PROBLEM: Every line of the material that includes the word "oblečení" is to be shown.

--- RECORDS FOR THIS EXERCISE Enclosed Below ---

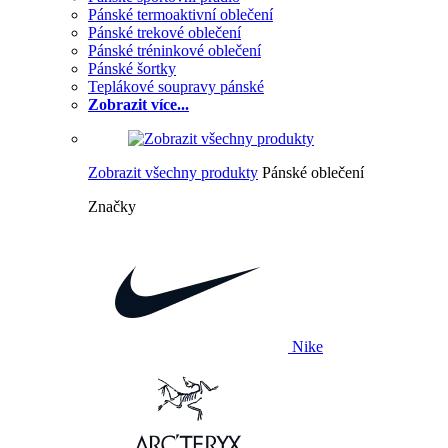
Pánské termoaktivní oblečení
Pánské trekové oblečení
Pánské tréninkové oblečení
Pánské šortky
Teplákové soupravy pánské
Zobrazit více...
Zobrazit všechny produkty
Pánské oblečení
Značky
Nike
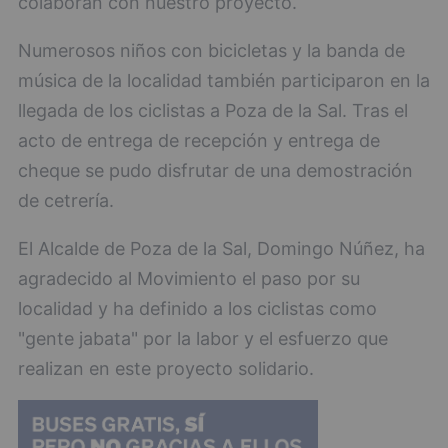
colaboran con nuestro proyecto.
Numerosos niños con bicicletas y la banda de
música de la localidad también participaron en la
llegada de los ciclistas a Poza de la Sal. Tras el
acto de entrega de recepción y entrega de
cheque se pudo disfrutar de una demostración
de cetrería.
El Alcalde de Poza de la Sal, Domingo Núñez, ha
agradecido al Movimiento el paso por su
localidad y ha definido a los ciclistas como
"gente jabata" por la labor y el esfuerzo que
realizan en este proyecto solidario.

--- End of Enclosed RECORDS FOR THIS EXERCISE ---

ANSWER TO THE EXERCISE:
Pánské termoaktivní oblečení
Pánské trekové oblečení
Pánské tréninkové oblečení
Pánské oblečení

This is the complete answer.